### Task to carry out
The answer is to be the lines below that lie between the line holding "left elbow: (287, 463)" and the line holding "left back paw: (357, 619)", inclusive, transcribed exactly and free of pictures.

### Supplied information
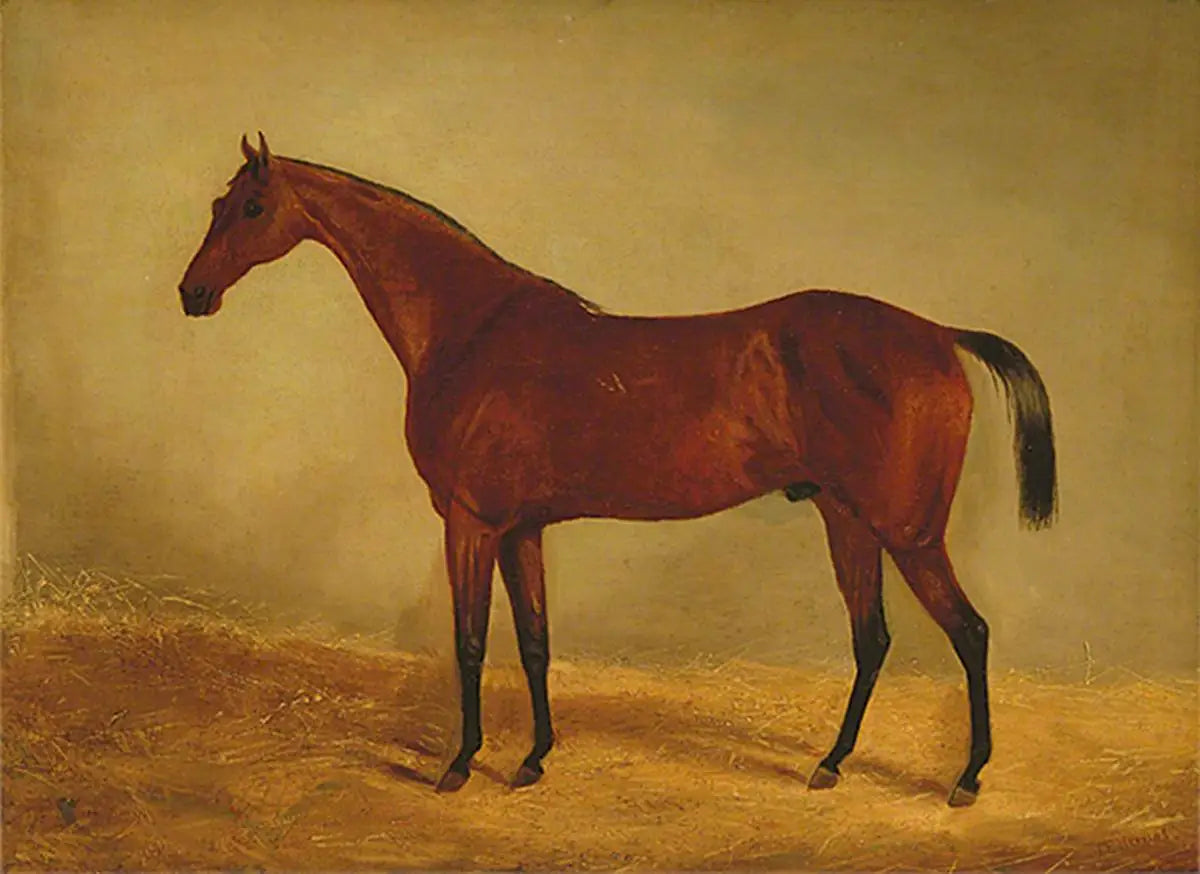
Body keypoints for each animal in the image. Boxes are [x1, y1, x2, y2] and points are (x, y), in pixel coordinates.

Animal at [179, 134, 1057, 807]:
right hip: (847, 522)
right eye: (217, 206)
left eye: (250, 209)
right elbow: (534, 641)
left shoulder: (470, 520)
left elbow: (470, 641)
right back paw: (831, 764)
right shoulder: (521, 528)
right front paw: (533, 760)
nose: (193, 294)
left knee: (969, 633)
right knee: (872, 639)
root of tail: (940, 333)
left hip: (908, 533)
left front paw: (460, 764)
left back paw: (967, 779)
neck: (470, 329)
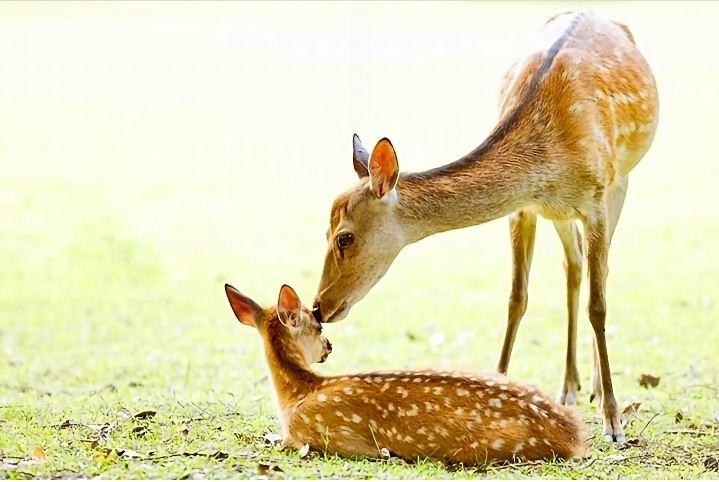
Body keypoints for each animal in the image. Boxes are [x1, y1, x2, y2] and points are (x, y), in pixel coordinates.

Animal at [310, 10, 659, 444]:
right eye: (325, 232)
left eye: (344, 237)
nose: (319, 306)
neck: (548, 161)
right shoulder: (524, 208)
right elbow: (515, 299)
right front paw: (499, 389)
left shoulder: (595, 199)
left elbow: (599, 305)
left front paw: (613, 421)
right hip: (562, 214)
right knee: (574, 267)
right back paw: (569, 387)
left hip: (620, 182)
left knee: (601, 274)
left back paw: (594, 389)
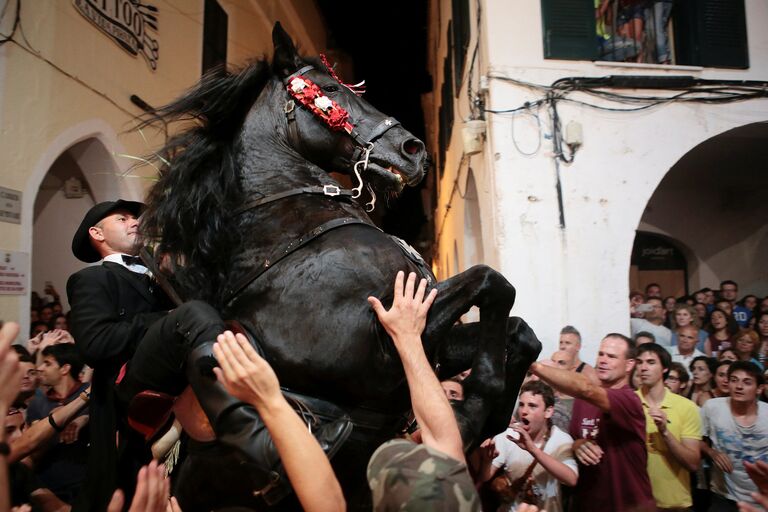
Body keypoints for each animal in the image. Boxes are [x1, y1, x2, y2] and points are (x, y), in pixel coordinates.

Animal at [141, 22, 544, 510]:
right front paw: (479, 399)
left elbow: (519, 327)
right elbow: (492, 281)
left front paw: (493, 414)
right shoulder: (378, 349)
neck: (293, 230)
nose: (413, 149)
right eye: (331, 90)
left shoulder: (427, 337)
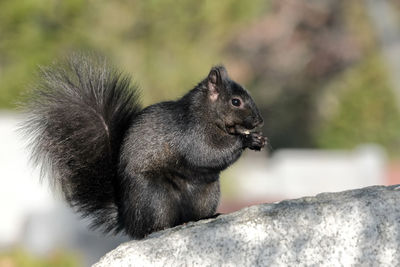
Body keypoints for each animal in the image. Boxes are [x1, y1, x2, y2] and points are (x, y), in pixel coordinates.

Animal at [22, 54, 266, 239]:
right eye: (235, 101)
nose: (259, 121)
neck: (207, 114)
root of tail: (128, 219)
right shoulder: (192, 134)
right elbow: (207, 154)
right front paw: (247, 140)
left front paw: (258, 139)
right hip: (155, 197)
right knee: (151, 227)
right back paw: (161, 228)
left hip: (207, 193)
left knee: (192, 215)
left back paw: (207, 217)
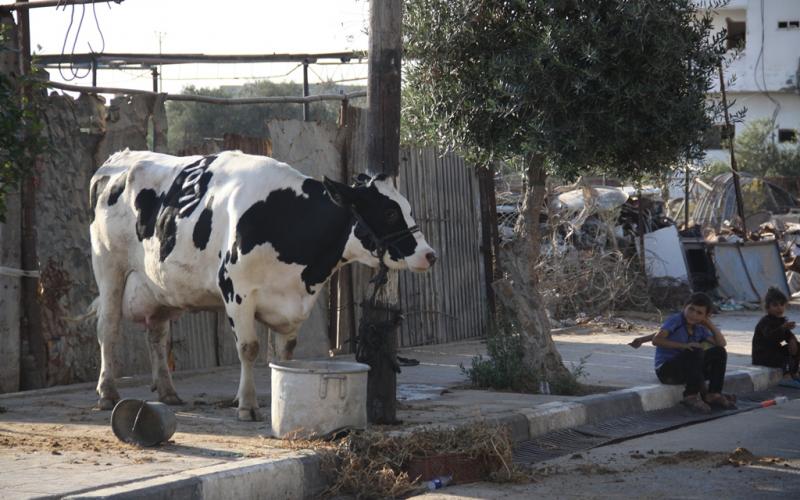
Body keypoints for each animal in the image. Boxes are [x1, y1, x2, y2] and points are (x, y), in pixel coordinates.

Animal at [90, 149, 434, 422]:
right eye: (389, 212)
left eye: (406, 207)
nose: (429, 254)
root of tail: (117, 159)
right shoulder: (236, 290)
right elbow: (249, 348)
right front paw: (247, 405)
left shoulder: (292, 303)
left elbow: (285, 356)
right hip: (109, 268)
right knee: (108, 328)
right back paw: (107, 392)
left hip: (159, 288)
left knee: (157, 335)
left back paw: (167, 392)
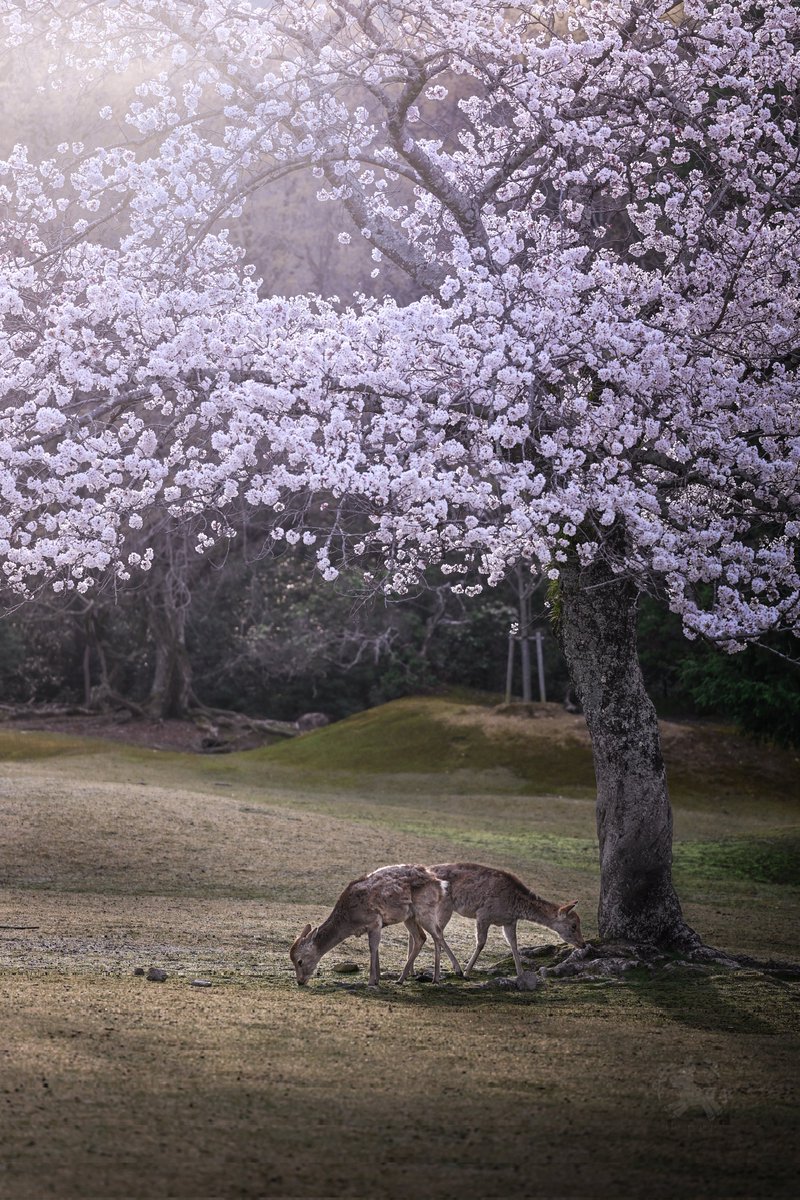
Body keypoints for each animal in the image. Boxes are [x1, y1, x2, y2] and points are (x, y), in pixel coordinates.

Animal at [289, 868, 462, 988]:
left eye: (299, 961)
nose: (300, 982)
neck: (350, 920)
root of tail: (440, 884)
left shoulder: (374, 921)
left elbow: (372, 947)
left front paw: (371, 981)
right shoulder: (375, 926)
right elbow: (376, 948)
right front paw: (378, 978)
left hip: (424, 910)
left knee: (437, 934)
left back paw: (438, 978)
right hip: (410, 917)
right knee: (422, 937)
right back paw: (402, 979)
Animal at [424, 864, 587, 974]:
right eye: (573, 925)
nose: (583, 944)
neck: (514, 906)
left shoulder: (509, 922)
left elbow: (514, 944)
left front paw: (521, 974)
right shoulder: (483, 914)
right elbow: (481, 942)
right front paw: (467, 971)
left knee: (432, 932)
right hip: (445, 905)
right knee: (438, 932)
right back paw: (457, 969)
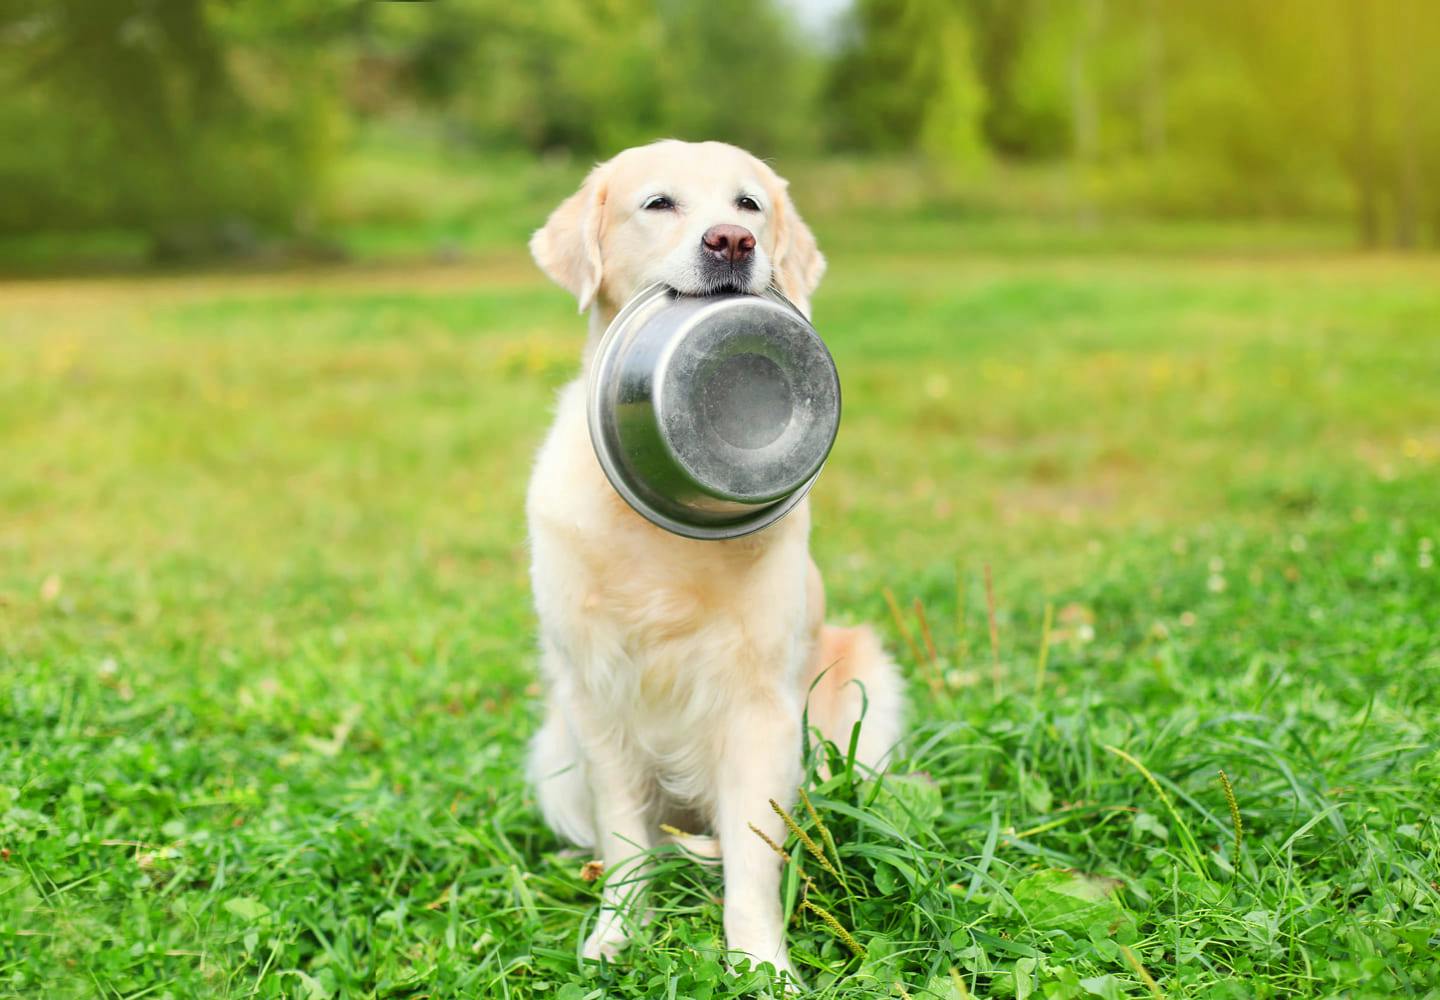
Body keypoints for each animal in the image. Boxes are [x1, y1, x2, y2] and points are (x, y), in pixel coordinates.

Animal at [524, 142, 892, 985]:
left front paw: (761, 964)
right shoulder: (596, 696)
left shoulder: (760, 707)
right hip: (553, 753)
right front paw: (616, 935)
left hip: (866, 685)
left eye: (748, 204)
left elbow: (753, 861)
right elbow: (626, 837)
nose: (732, 242)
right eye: (659, 203)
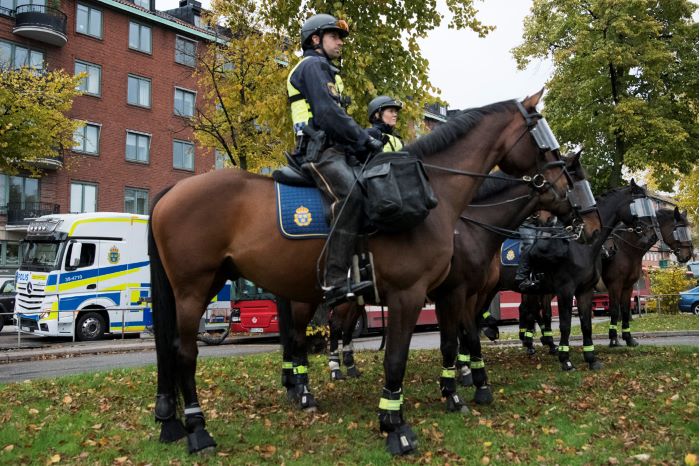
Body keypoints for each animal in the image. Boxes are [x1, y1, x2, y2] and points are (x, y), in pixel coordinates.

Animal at [149, 89, 584, 454]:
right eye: (541, 133)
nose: (570, 196)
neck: (440, 197)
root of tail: (171, 191)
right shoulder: (414, 294)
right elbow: (399, 358)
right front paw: (396, 425)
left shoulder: (448, 293)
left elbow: (451, 343)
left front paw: (455, 395)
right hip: (194, 288)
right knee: (185, 351)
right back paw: (200, 429)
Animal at [600, 207, 696, 346]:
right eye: (678, 230)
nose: (688, 255)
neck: (625, 249)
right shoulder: (615, 285)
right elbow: (614, 310)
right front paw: (613, 340)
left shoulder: (628, 286)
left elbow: (625, 310)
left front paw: (629, 339)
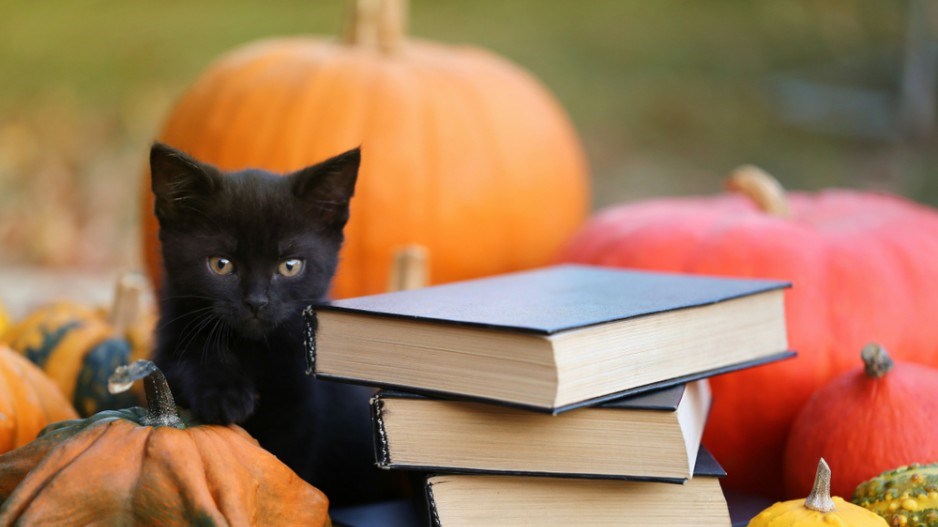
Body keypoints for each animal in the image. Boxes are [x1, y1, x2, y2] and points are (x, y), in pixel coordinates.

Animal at [149, 143, 402, 508]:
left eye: (290, 266)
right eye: (221, 264)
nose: (257, 302)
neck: (253, 351)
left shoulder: (302, 405)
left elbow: (287, 463)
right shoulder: (170, 344)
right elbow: (190, 360)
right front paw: (224, 395)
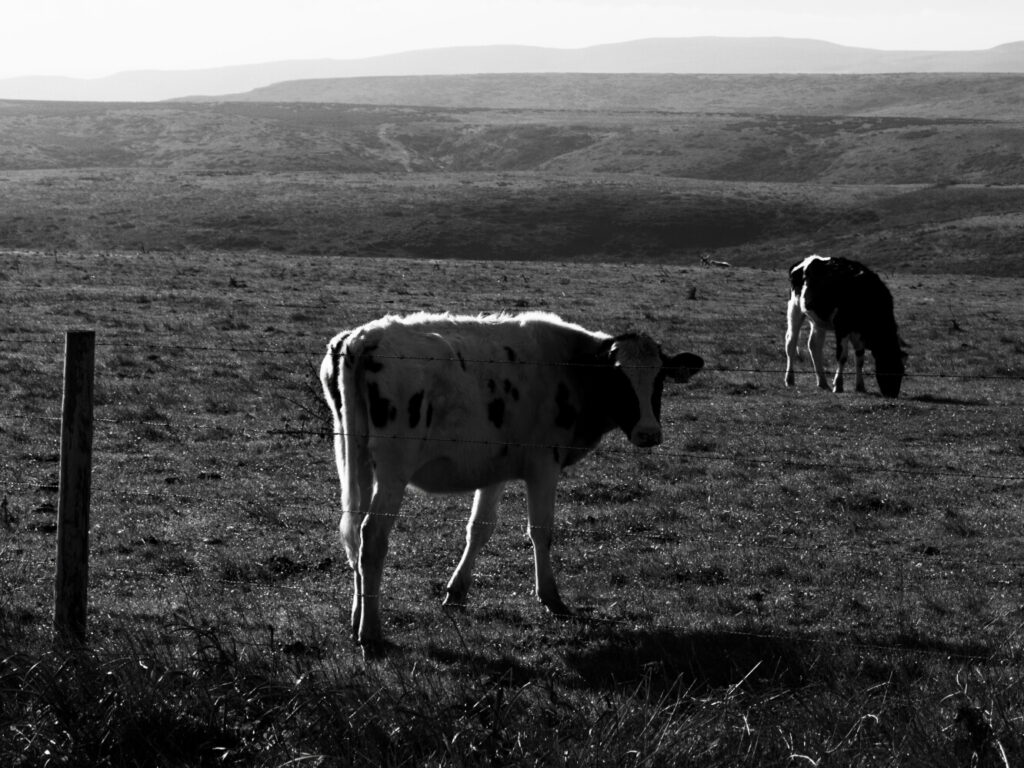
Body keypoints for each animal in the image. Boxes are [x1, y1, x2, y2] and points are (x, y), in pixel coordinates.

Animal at [320, 311, 704, 656]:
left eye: (659, 379)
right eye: (618, 379)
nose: (649, 433)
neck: (569, 367)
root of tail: (363, 338)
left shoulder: (495, 468)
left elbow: (480, 528)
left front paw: (457, 592)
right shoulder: (544, 465)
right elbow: (541, 531)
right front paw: (551, 597)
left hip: (355, 460)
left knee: (356, 536)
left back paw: (357, 619)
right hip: (393, 471)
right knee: (372, 538)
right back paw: (371, 632)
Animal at [784, 254, 906, 398]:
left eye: (901, 371)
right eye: (888, 368)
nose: (892, 394)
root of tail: (806, 260)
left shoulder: (858, 332)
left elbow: (860, 358)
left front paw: (860, 386)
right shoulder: (842, 327)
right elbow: (842, 357)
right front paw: (838, 385)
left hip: (818, 319)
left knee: (814, 346)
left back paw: (822, 382)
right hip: (794, 308)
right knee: (791, 343)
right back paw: (789, 379)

### Result of this exercise
left elbow: (287, 463)
right shoulder: (170, 344)
right elbow: (190, 360)
right front paw: (224, 395)
Body keypoints for each animal in the image. Boxes are [x1, y1, x2, y2] and points are (x, y), in pixel coordinates.

Animal at [320, 311, 704, 656]:
left eye: (659, 379)
right eye: (618, 379)
nose: (649, 433)
neck: (569, 367)
root of tail: (363, 338)
left shoulder: (495, 468)
left elbow: (480, 528)
left front paw: (457, 592)
right shoulder: (544, 465)
right elbow: (541, 531)
right front paw: (551, 597)
left hip: (355, 460)
left knee: (356, 536)
left back paw: (357, 619)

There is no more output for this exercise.